- Genre: hip hop, R&B
- Dates: April annually
- Location: Washington metropolitan area
- Years active: 2013–present
- Founders: Brandon McEachern Marcus Allen Darryl Perkins Jermon Williams
- Attendance: 35,000 (2018)
- Website: bcfestival.com

= Broccoli City Festival =

American music festival

Broccoli City Festival is an American music festival founded by Greensboro, North Carolina entrepreneur Brandon McEachern.

== History ==
McEachern and longtime friend Marcus Allen hosted their first festival event in 2010, in Los Angeles, California to promote their clothing line and Earth Day. Kendrick Lamar, Dom Kennedy, Casey Veggies, Skeme and other popular West Coast artists performed. The Broccoli City Festival was then co-founded in Washington, D.C. in 2013, alongside Darryl Perkins and Jermon Williams, with Big K.R.I.T as the headliner. The festival relocated to Washington, D.C. to promote environmental awareness and health causes in the African-American community.

Rapper Jay-Z was interested in the May 6th, 2017 festival, the year singer and sister-in-law Solange was the headliner. That same year also featured 21 Savage, AlunaGeorge, Lil Yachty and Rae Sremmurd, among other artists.

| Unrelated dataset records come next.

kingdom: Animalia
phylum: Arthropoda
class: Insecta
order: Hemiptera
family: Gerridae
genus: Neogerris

Previous headliners have included Doja Cat, H.E.R., Megan Thee Stallion, IDK, Burna Boy, Miguel, Migos, Nipsey Hussle, Cardi B, Cam'ron, Future, Jhené Aiko, BJ the Chicago Kid, The Internet, and Anderson .Paak.

In 2019, rappers Childish Gambino and Lil Wayne—with performances by singers Ella Mai and Teyana Taylor, and rappers City Girls, Trippie Redd, and Lil Baby—performed at the festival, which was held at FedEx Field.

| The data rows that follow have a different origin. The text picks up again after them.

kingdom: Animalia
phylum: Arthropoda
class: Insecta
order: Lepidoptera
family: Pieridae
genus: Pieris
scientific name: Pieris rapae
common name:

The May 7–8, 2022 festival lineup included 21 Savage, Ari Lennox, Babyface Ray, Don Toliver, Gunna, Jeezy, Joyce Wrice, Larry June, Lil Durk, Masego, Muni Young, Rico Nasty, Summer Walker, Tems, Wale, Wizkid and more. The 2022 festival coincided with the launch of BLK Change Weekend, which aims to create a more racially-fair world for Black millennials and Gen Z.

The July 15–16, 2023 festival featured performances by Asake, Brent Faiyaz, Chlöe, Coco Jones, Jazmine Sullivan, Keke Palmer, Mariah the Scientist, Rema and Saucy Santana, as well as rappers such as the City Girls, Fat Trel, Finesse2Tymes, GloRilla, Ice Spice, Kodak Black, LaRussell, Lil Uzi Vert, Lola Brooke, OG Bobby Billions, TiaCorine and Tre’ Amani, among others.